● Source document
————————
Step 5. ${\mathrm{B}\mathrm{o}\mathrm{b}}_i\left(i=2,3,...,n\right)$ repeats Step 4. Finally, ${\mathrm{B}\mathrm{o}\mathrm{b}}_n$ sends the sequence $S_n$ to Alice.

Step 6. Alice and ${\mathrm{B}\mathrm{o}\mathrm{b}}_i\left(i=1,2,...,n\right)$ perform the eavesdropping checking. Alice publicly announces that she has received $S_n$, which is composed of Alice’s decoy particles in $\left\{\left|0\right.〉,\left|1\right.〉,\left|+\right.〉,\left|-\right.〉\right\}$ and classical participants’ particles in $\left\{\left|0\right.〉,\left|1\right.〉\right\}$. Each participant announces the places where he inserts his particles. Then Alice knows the positions of her decoy particles in $S_n$. She uses the proper measurement basis to measure her particles. By comparing measurement results of decoy particles with the initial states, Alice can evaluate the error rate. If the error rate exceeds the predefined threshold value, Alice will restart the protocol.

Step 7. After the eavesdropping checks, Alice measures the remaining particles with Z basis. According to the measurement results, Alice can obtain the private key $b_i$ of ${\mathrm{B}\mathrm{o}\mathrm{b}}_i$. Then, Alice computes $a_i=b_i\oplus c_i$. Here, $c_i$ is the binary bit string of $f\left(x_i\right)$. In this way, Alice can get a corresponding new binary sequence $K_A$, which is composed of $a_i$. Finally, Alice announces her new sequence $K_A$.

Step 8. Because all participants announce where they insert their particles in Step 6, ${\mathrm{B}\mathrm{o}\mathrm{b}}_i$ knows the positions of his particles in $S_n$ and obtains his corresponding binary bit string $a_i$ from $K_A$. According to Step 7, $a_i=b_i\oplus c_i$. So, ${\mathrm{B}\mathrm{o}\mathrm{b}}_i$ computes $c_i=b_i\oplus a_i$. After that, ${\mathrm{B}\mathrm{o}\mathrm{b}}_i$ calculates an integer $f\left(x_i\right)$ by the binary bit string $c_i$ and successfully obtains his secret shadow. At least t participants use their secret shadows to recover Alice’s secret S through the Lagrange interpolation:

$f\left(0\right)={\displaystyle \sum _{r=1}^t}f\left(x_r\right)\prod _{1\le j\le t,j\ne r}\frac{-x_j}{x_r-x_j}.(4)$

4 An example

To give a clear explanation of our protocol, we will take a (3, 4) threshold protocol as an example in the following. Suppose the secret holder Alice wants to share her secret 00001 with the participants. Obviously, $S=1$.
————————
● Recorded information
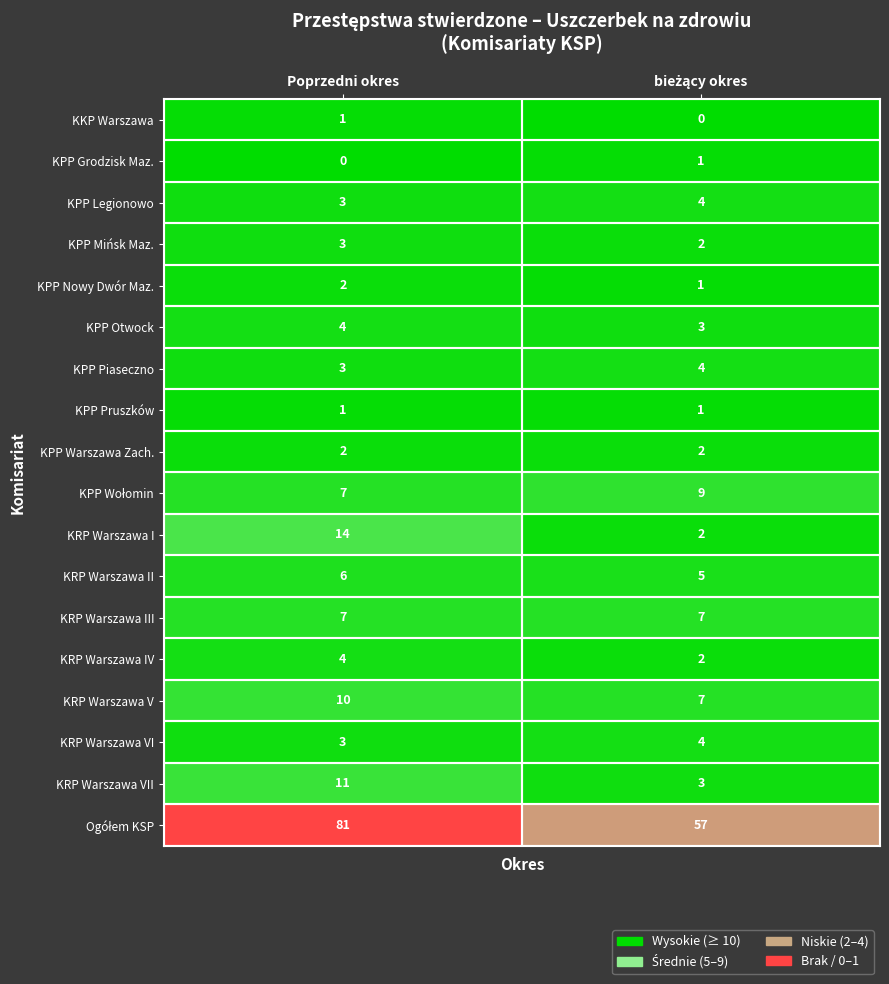

What is the spread (max minus min) of values at Poprzedni okres?

81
————————
● Your task
Answer these from the secret-sharing text:
(a) What does Alice do if the error rate exceeds the predefined threshold value?
(b) Which basis does Alice use to measure the remaining particles after the eavesdropping checks?
(c) What secret does Alice want to share in the (3, 4) threshold example?
The material has no connection to the secret-sharing text.

● The answer
(a) She restarts the protocol.
(b) The Z basis.
(c) 00001, so S = 1.